For the better part of two decades, the scope of comic-based entertainment seems to have grown exponentially…arguably to the point of oversaturation. From feature films to programs featured on streaming services, there has been no shortage of material. Formatted to be as palatable to the general audience as it is to fanatical enthusiasts, this content aims to create visibility for the properties, both individually and as a whole, and somehow in live auto news.
Well, on April 5th the DC Comics universe will be expanded with the release of the highly-anticipated film SHAZAM or (as true fans know it) the ‘actual’ Captain Marvel. No offense to Marvel Comics’ March 8th film release featuring Brie Larson, but DC’s Captain Marvel came out first, introduced in late 1939 versus Marvel’s character of the same name which was debuted in 1967. But to eliminate any confusion, DC comics chose to rebrand their character under the ‘magic phrase’ that gave him his power, “Shazam!”.
Which segues perfectly into the discussion of cross-marketing. Due to the overwhelming success of these films, companies of all shapes and forms line up around the proverbial block to get their share of the films’ advertising potential. From fast-food restaurants to household snacks, there is no shortage of property-themed products served up by retailers. But even automakers get in on the fun, be it by negotiating to have their vehicles take center stage in the film itself or by offering themed Special Edition variants of their existing lineup. And therein lies the brunt of this story.
What many people don’t realize is automotive cross-marketing requires a certain amount of preparation by the automakers themselves, allowing them to pitch a fully-realized idea to the cinematic powers-that-be.
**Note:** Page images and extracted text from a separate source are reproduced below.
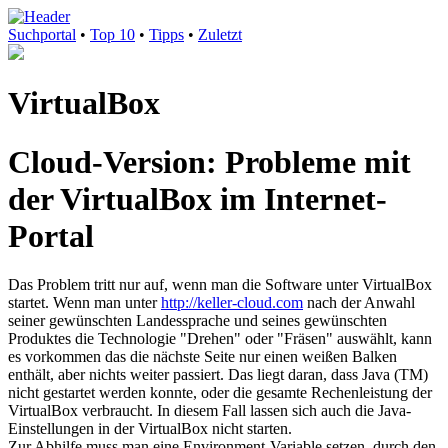
Suchportal
•
Top 10
•
Tipps
•
Zuletzt
VirtualBox
Cloud-Version: Probleme mit
der VirtualBox im Internet-
Portal
Das Problem tritt nur auf, wenn man die Software unter VirtualBox
startet. Wenn man unter
http://keller-cloud.com
nach der Anwahl
seiner gewünschten Landessprache und seines gewünschten
Produktes die Technologie "Drehen" oder "Fräsen" auswählt, kann
es vorkommen das die nächste Seite nur einen weißen Balken
enthält, aber nichts weiter passiert. Das liegt daran, dass Java (TM)
nicht gestartet werden konnte, oder die gesamte Rechenleistung der
VirtualBox verbraucht. In diesem Fall lassen sich auch die Java-
Einstellungen in der VirtualBox nicht starten.
Zur Abhilfe muss man eine Environment-Variable setzen, durch den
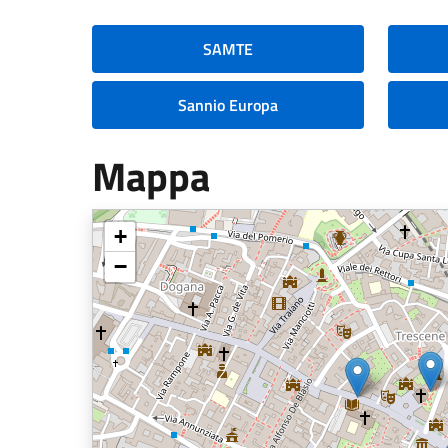
SAMTE
Sannio Europa
Mappa
+
−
In some cases, it even calls for the production of a single, fully-functional concept vehicle (regardless of whether or not the deal goes through).
Such was the case for iconic automaker Mazda, who made an early play with Warner Bros., New Line Cinema, The Safran Company and DC Films. The partnership would have been three-fold with (i) Mazda offering a financial stake in the film’s production (ii) the film featuring Mazda vehicles in a significant capacity, and (iii) a limited edition release of (what else?) the Mazda Shazam.
Like the titular character, the pitch called for the car to be marketed as having godlike abilities, derived from the immortal elders: Solomon, Hercules, Atlas, Zeus, Achilles and Mercury. Speed. Strength. Power. An iconic design. On paper, the idea proved compelling. But in reality, there were two major obstacles that prevented the Mazda Shazam from becoming a reality.
First came concern that the film’s main character is a 14-year old boy. Despite his magical ability to transform into a grown, adult male – the depiction of a child driving a car proved troublesome to certain parenting groups who felt it might inspire a safety risk to the lemming-like TidePod generation. The only other alternative was to make it the vehicle of the film’s villain, Dr. Thaddeus Sivana – which diminished its superhero appeal.
The second consideration was that Mazda just wasn’t able to convince the filmmakers that any of their offerings had legitimate godlike appeal. According to insiders, there were some discussions regarding the MX-5 Miata, but they were quelled pretty quickly since the 2019 film release would line up with Mazda’s release of the vehicle’s 30th Anniversary Special Edition.
So, moviegoers should not expect to see Mazda vehicles play a major role in the film, and car-buyers should not expect to line-up in the hopes of claiming a 2019 Mazda Shazam. And since no-one would have done either of those things anyway, we can just chalk it up to another Hollywood deal that never came to fruition.